Kamel Daoud. C’est à l’école que se décide la reproduction du mal ou sa défaite

Ils veulent contrôler l’école, ou pire, la détruire

La mémoire politique algérienne garde le souvenir d’une anecdote : lorsque les islamistes ont compris, au début des années 1990, à la veille de la guerre civile, qu’ils ne pouvaient accéder au pouvoir à Alger, ils ont négocié l’accès à deux portefeuilles dans les gouvernements à venir. Il s’agissait de l’Éducation et de la Justice : l’école et la prison. Des décennies plus tard, leur mainmise sur ces deux institutions est totale et leur emprise décide de presque tout, du verdict du juge au manuel scolaire. 

Le Maghreb a basculé sous leur ordre par ces deux voies royales. Dès cette époque, leur intuition avait saisi l’essentiel : contrôler l’école, c’est contrôler l’avenir et fabriquer l’islamiste de demain qui remplacera le vaincu d’hier. Aujourd’hui, c’est en France que ce jeu se rejoue, mais avec un plus grand savoir-faire. C’est dans ce pays que la vague de conquête tente l’impensable : contrôler l’école ou, pire, la détruire. Y créer la scission, la division, le chaos créateur d’opportunités, l’affirmation de l’identité sécessionniste, y déplacer la guerre. C’est dans l’école française que la France de demain se joue. 

Depuis la dernière rentrée scolaire, et juste après la grande révolte des femmes iraniennes qui ramènent, par leur sacrifice sidérant, la question du voile à la réalité du patriarcat et à la privation de libertés, la France est soumise à d’intenses provocations sur le front de ses écoles. Éloges de la confession relayés par les idiots utiles, les rancunes identitaires ou les grands avocats du communautaire, le voile et la revendication islamiste reviennent à la charge. Ils provoquent, fabriquent l’incident et donc la viralité sur les réseaux sociaux, assignent en justice encore et encore la laïcité, obligée de se justifier et de se redéfinir sans fin, et se rallient aux rangs un moment dispersés par le « choc iranien ». 

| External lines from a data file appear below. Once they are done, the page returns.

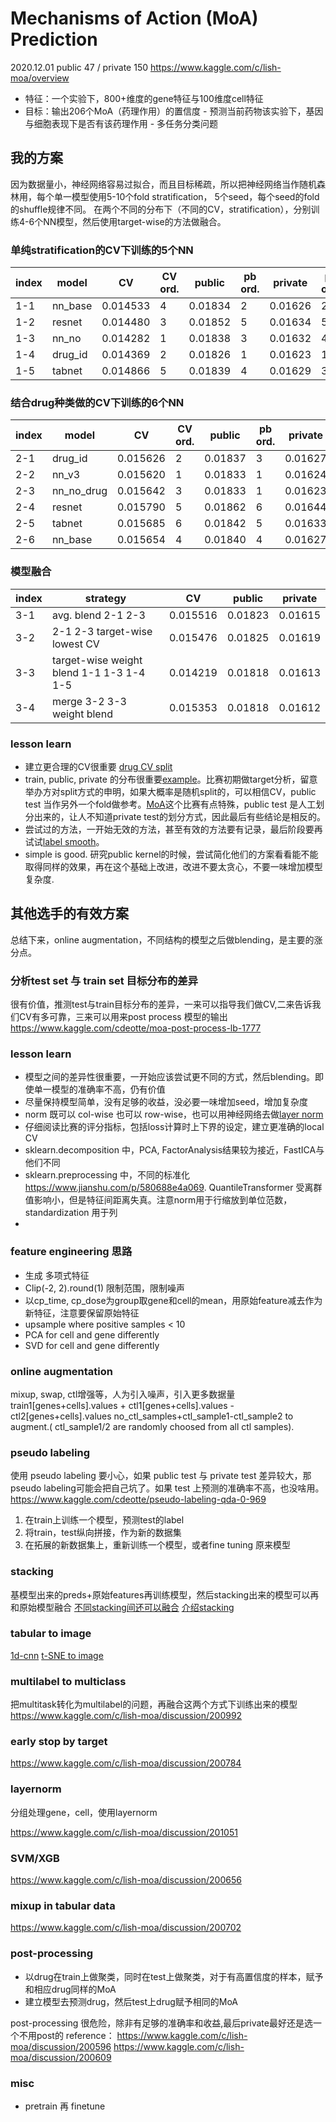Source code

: # Mechanisms of Action (MoA) Prediction
2020.12.01  public 47 / private 150
https://www.kaggle.com/c/lish-moa/overview
- 特征：一个实验下，800+维度的gene特征与100维度cell特征
- 目标：输出206个MoA（药理作用）的置信度 - 预测当前药物该实验下，基因与细胞表现下是否有该药理作用 - 多任务分类问题

## 我的方案
因为数据量小，神经网络容易过拟合，而且目标稀疏，所以把神经网络当作随机森林用，每个单一模型使用5-10个fold stratification， 5个seed，每个seed的fold的shuffle规律不同。
在两个不同的分布下（不同的CV，stratification），分别训练4-6个NN模型，然后使用target-wise的方法做融合。

### 单纯stratification的CV下训练的5个NN

| index | model   | CV       | CV ord. | public  | pb ord. | private | pv ord. |
| ----- | ------- | -------- | ------- | ------- | ------- | ------- | ------- |
| 1-1   | nn_base | 0.014533 | 4       | 0.01834 | 2       | 0.01626 | 2       |
| 1-2   | resnet  | 0.014480 | 3       | 0.01852 | 5       | 0.01634 | 5       |
| 1-3   | nn_no   | 0.014282 | 1       | 0.01838 | 3       | 0.01632 | 4       |
| 1-4   | drug_id | 0.014369 | 2       | 0.01826 | 1       | 0.01623 | 1       |
| 1-5   | tabnet  | 0.014866 | 5       | 0.01839 | 4       | 0.01629 | 3       |

### 结合drug种类做的CV下训练的6个NN

| index | model      | CV       | CV ord. | public  | pb ord. | private | pv ord. |
| ----- | ---------- | -------- | ------- | ------- | ------- | ------- | ------- |
| 2-1   | drug_id    | 0.015626 | 2       | 0.01837 | 3       | 0.01627 | 3       |
| 2-2   | nn_v3      | 0.015620 | 1       | 0.01833 | 1       | 0.01624 | 2       |
| 2-3   | nn_no_drug | 0.015642 | 3       | 0.01833 | 1       | 0.01623 | 1       |
| 2-4   | resnet     | 0.015790 | 5       | 0.01862 | 6       | 0.01644 | 6       |
| 2-5   | tabnet     | 0.015685 | 6       | 0.01842 | 5       | 0.01633 | 5       |
| 2-6   | nn_base    | 0.015654 | 4       | 0.01840 | 4       | 0.01627 | 3       |

### 模型融合

| index | strategy                                 | CV       | public  | private |
| ----- | ---------------------------------------- | -------- | ------- | ------- |
| 3-1   | avg. blend 2-1 2-3                       | 0.015516 | 0.01823 | 0.01615 |
| 3-2   | 2-1 2-3 target-wise lowest CV            | 0.015476 | 0.01825 | 0.01619 |
| 3-3   | target-wise weight blend 1-1 1-3 1-4 1-5 | 0.014219 | 0.01818 | 0.01613 |
| 3-4   | merge 3-2 3-3 weight blend               | 0.015353 | 0.01818 | 0.01612 |


### lesson learn
- 建立更合理的CV很重要 [drug CV split](https://www.kaggle.com/c/lish-moa/discussion/195195)
- train, public, private 的分布很重要[example](https://www.kaggle.com/c/lish-moa/discussion/200832)。比赛初期做target分析，留意举办方对split方式的申明，如果大概率是随机split的，可以相信CV，public test 当作另外一个fold做参考。[MoA](https://www.kaggle.com/c/lish-moa/overview)这个比赛有点特殊，public test 是人工划分出来的，让人不知道private test的划分方式，因此最后有些结论是相反的。
- 尝试过的方法，一开始无效的方法，甚至有效的方法要有记录，最后阶段要再试试[label smooth](https://www.kaggle.com/c/lish-moa/discussion/201729)。
- simple is good. 研究public kernel的时候，尝试简化他们的方案看看能不能取得同样的效果，再在这个基础上改进，改进不要太贪心，不要一味增加模型复杂度.

## 其他选手的有效方案
总结下来，online augmentation，不同结构的模型之后做blending，是主要的涨分点。
### 分析test set 与 train set 目标分布的差异
很有价值，推测test与train目标分布的差异，一来可以指导我们做CV,二来告诉我们CV有多可靠，三来可以用来post process 模型的输出
https://www.kaggle.com/cdeotte/moa-post-process-lb-1777

### lesson learn
- 模型之间的差异性很重要，一开始应该尝试更不同的方式，然后blending。即使单一模型的准确率不高，仍有价值
- 尽量保持模型简单，没有足够的收益，没必要一味增加seed，增加复杂度
- norm 既可以 col-wise 也可以 row-wise，也可以用神经网络去做[layer norm](https://www.kaggle.com/c/lish-moa/discussion/201051)
- 仔细阅读比赛的评分指标，包括loss计算时上下界的设定，建立更准确的local CV
- sklearn.decomposition 中，PCA, FactorAnalysis结果较为接近，FastICA与他们不同
- sklearn.preprocessing 中，不同的标准化 https://www.jianshu.com/p/580688e4a069. QuantileTransformer 受离群值影响小，但是特征间距离失真。注意norm用于行缩放到单位范数，standardization 用于列
-

### feature engineering 思路
- 生成 多项式特征
- Clip(-2, 2).round(1) 限制范围，限制噪声
- 以cp_time, cp_dose为group取gene和cell的mean，用原始feature减去作为新特征，注意要保留原始特征
- upsample where positive samples < 10
- PCA for cell and gene differently
- SVD for cell and gene differently

### online augmentation
mixup, swap, ctl增强等，人为引入噪声，引入更多数据量
train1[genes+cells].values + ctl1[genes+cells].values - ctl2[genes+cells].values
no_ctl_samples+ctl_sample1-ctl_sample2 to augment.( ctl_sample1/2 are randomly choosed from all ctl samples).

### pseudo labeling
使用 pseudo labeling 要小心，如果 public test 与 private test 差异较大，那 pseudo labeling可能会把自己坑了。如果 test 上预测的准确率不高，也没啥用。
https://www.kaggle.com/cdeotte/pseudo-labeling-qda-0-969
1. 在train上训练一个模型，预测test的label
2. 将train，test纵向拼接，作为新的数据集
3. 在拓展的新数据集上，重新训练一个模型，或者fine tuning 原来模型

### stacking
基模型出来的preds+原始features再训练模型，然后stacking出来的模型可以再和原始模型融合
[不同stacking间还可以融合](https://www.kaggle.com/c/lish-moa/discussion/204685)
[介绍stacking](https://mlwave.com/kaggle-ensembling-guide/)

### tabular to image
[1d-cnn](https://www.kaggle.com/c/lish-moa/discussion/202256)
[t-SNE to image](https://www.kaggle.com/c/lish-moa/discussion/195378)

### multilabel to multiclass
把multitask转化为multilabel的问题，再融合这两个方式下训练出来的模型
https://www.kaggle.com/c/lish-moa/discussion/200992

### early stop by target
https://www.kaggle.com/c/lish-moa/discussion/200784

### layernorm
分组处理gene，cell，使用layernorm

https://www.kaggle.com/c/lish-moa/discussion/201051

### SVM/XGB
https://www.kaggle.com/c/lish-moa/discussion/200656

### mixup in tabular data
https://www.kaggle.com/c/lish-moa/discussion/200702

### post-processing
- 以drug在train上做聚类，同时在test上做聚类，对于有高置信度的样本，赋予和相应drug同样的MoA
- 建立模型去预测drug，然后test上drug赋予相同的MoA

post-processing 很危险，除非有足够的准确率和收益,最后private最好还是选一个不用post的
reference：
https://www.kaggle.com/c/lish-moa/discussion/200596
https://www.kaggle.com/c/lish-moa/discussion/200609


### misc
- pretrain 再 finetune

Arraché par les Iraniennes, le voile est à sauver par les islamistes en France et en Europe. C’est un enjeu d’uniforme et d’uniformisation qu’il ne faut surtout pas perdre pour ces acteurs majeurs. Et c’est ici que se révèle l’essentiel : l’école, c’est l’avenir du totalitarisme confessionnel et de l’islamisme, ou sa fin. C’est en ce lieu que se décide la reproduction du mal ou sa défaite. On y fabrique le dissident ou l’égorgeur missionné, le citoyen ou le djihadiste, le Français ou son contraire. Et aujourd’hui, c’est l’école qui devrait occuper les esprits, pas la France du carburant ou celle de la Nupes, car ce ne sont parfois que des divergences creusées par la peur, la colère ou la manipulation. C’est l’école qui est au front de l’avenir. C’est Paty, pas Mélenchon, qui incarne le futur et son angoissante perspective. La France ne subit pas cet assaut uniquement au cœur de ses écoles ou de ses villes, mais partout dans le monde où la colonisation, la coopération ou la présence militaire et l’histoire françaises ont laissé des traces. Au Mali, en Tunisie, au Burkina ou en Algérie, elle se retrouve chargée des grands maux et des rancunes à chaque rupture politique autochtone, à chaque crise, à chaque dérive ou coup d’État.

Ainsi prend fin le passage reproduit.